In an ideal situation, when you pass away, your heirs would be able to receive the assets that you want to leave to them without any creditors involving themselves in the process. Unfortunately, ideal situations aren’t always realistic, and some of the debts that you owe upon your passing still need to be paid from your estate. Tucson, Arizona residents should educate themselves on how different types of debt are handled after death in order to make all of the necessary arrangements in their estate plan.
Credit card debt
Credit card debts are considered unsecured debt, which can be beneficial to your estate. Unsecured debts are debts that collectors are forced to write off if your outstanding credit card debts if your estate cannot pay it. However, if there are any other names on the account as cardholders, they are responsible for the outstanding debt.
If you are the sole owner of a home and property and the mortgage has not been paid off, your estate will be responsible for repaying the loan.
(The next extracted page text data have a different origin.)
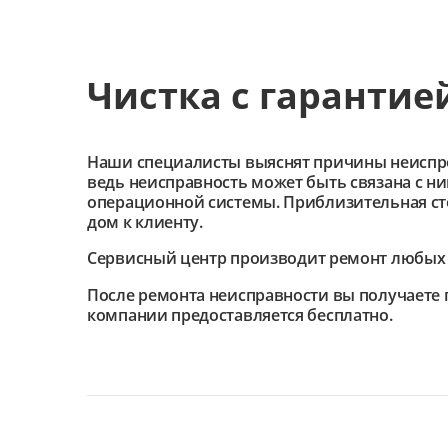
Чистка с гарантие
Наши специалисты выяснят причины неиспроав
ведь неисправность может быть связана с н
операционной системы. Приблизительная сто
дом к клиенту.
Сервисный центр
производит ремонт любых 
После ремонта неисправности вы получаете 
компании предоставляется бесплатно.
If someone else’s name is on the mortgage loan with yours, they are responsible for repaying the loan. Finally, if you leave the house and property to someone else, they assume responsibility for the debt.
Unless you paid cash for a vehicle, there is a chance that the company your vehicle is financed through will still try to recover their money. Your estate is legally responsible for repaying the vehicle loan to the financing company, but if they do not, the vehicle can be repossessed by the company that owns the loan. This is because car loans are considered a secured debt.
Student loans are becoming more and more common as the price of higher education continues to increase. However, they are considered unsecured debt, which means the entities that offer these loans have no way to demand repayment if you pass away without having fully paid them off. All federal loans are discharged upon the death of the borrower.
Many people use liquid assets and life insurance policies to ensure that outstanding debts get paid off upon their death, so their estate is not taken to court by creditors. You can work with your estate planning attorney to make these arrangements.